[This review is brought to you by Dave, one of my friends from college who manages to get out a lot more than I do, because he is a richer man than I. Enjoy! You can find him here.]
Recording his debut album, Where The Humans Eat, Willy Mason followed one rule. Intent on replicating the raw and spontaneous feel of live performance, each song was recorded in less than three takes. The music lives and breathes, the imperfections arguably the highlights of the record. As Mason’s weary vocals and slightly de-tuned guitar crackle through the speakers, we cannot question his authenticity.
Eight years since that album’s release, Willy Mason’s ethos has not changed. Taking to the stage at the Hoxton Square Bar and Kitchen, the set up is refreshingly straightforward. Performing with his Gretsch semi-acoustic guitar throughout, he retunes halfway through songs and stops frequently to share jokes with the audience.
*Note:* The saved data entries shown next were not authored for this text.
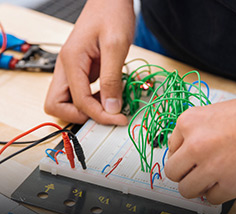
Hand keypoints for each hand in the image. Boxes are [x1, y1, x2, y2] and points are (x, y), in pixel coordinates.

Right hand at [44, 0, 134, 124]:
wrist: (110, 1)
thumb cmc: (111, 14)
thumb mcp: (116, 46)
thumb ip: (112, 80)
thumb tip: (111, 108)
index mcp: (71, 61)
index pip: (79, 102)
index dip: (99, 115)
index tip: (118, 118)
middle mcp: (66, 68)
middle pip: (56, 106)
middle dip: (80, 115)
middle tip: (104, 113)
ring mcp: (71, 70)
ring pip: (65, 102)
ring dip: (85, 110)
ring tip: (109, 105)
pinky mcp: (80, 71)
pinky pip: (78, 95)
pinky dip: (91, 101)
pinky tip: (107, 96)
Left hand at [165, 96, 235, 203]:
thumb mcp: (205, 115)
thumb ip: (186, 133)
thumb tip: (174, 152)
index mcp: (188, 123)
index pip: (169, 150)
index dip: (181, 155)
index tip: (188, 158)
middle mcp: (196, 144)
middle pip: (172, 172)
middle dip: (182, 174)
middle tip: (192, 171)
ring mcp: (212, 165)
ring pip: (186, 190)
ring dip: (196, 186)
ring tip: (207, 177)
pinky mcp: (230, 184)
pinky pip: (210, 198)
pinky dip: (216, 192)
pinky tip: (223, 179)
Supported by his backing band of ‘old friends,’ Mason also offers indications of where his sound might be heading next. Although his solo performances are undeniably the highlights of the evening, his band make interesting contributions to newer material. Most notably, Restless Fugitive has been completely transformed from the song that appeared during the last UK tour. Younger brother, Sam Mason, now provides a hypnotic beat, while layers of feedback and broken guitar carry the melody. These brief flashes of experimentation recur throughout the show, teasing the forthcoming new album.
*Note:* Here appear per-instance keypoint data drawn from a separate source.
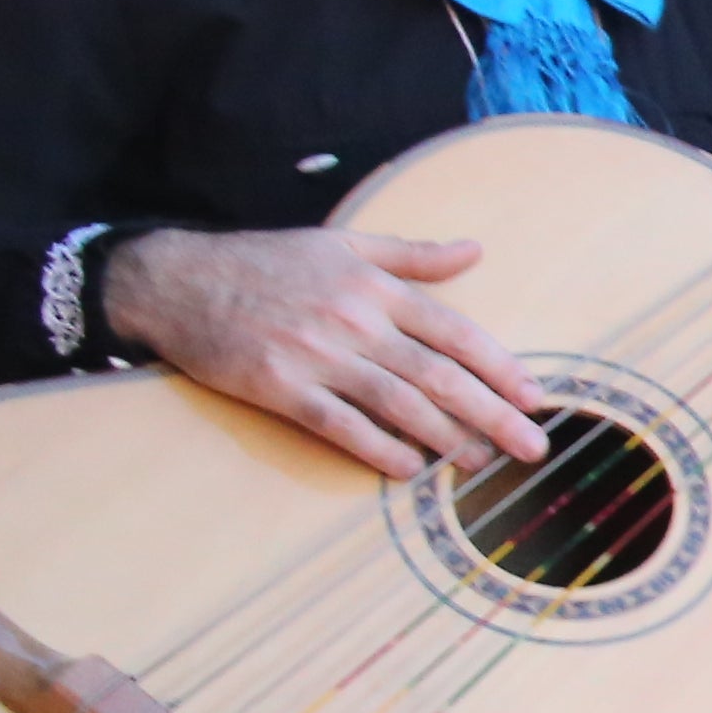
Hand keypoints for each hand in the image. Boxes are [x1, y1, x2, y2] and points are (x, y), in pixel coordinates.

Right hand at [99, 227, 547, 479]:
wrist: (177, 281)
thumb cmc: (264, 262)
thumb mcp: (342, 244)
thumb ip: (412, 253)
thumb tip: (475, 250)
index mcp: (376, 287)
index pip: (456, 332)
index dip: (500, 368)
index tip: (534, 397)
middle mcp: (355, 321)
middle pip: (439, 375)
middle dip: (493, 414)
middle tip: (531, 446)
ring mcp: (317, 357)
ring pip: (399, 404)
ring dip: (447, 438)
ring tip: (479, 463)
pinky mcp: (279, 388)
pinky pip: (340, 425)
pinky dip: (378, 449)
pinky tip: (409, 469)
While heavily relying on unfamiliar material, Mason avoids accusations of self indulgence. Few other performers could engage their audience with such humility; although performing to a sizable crowd, he could easily be addressing a room of close friends. Humbly introducing each song, he appears genuinely touched by the overwhelmingly positive response. Most performers strive for such intimacy, but for Willy Mason it seems effortless.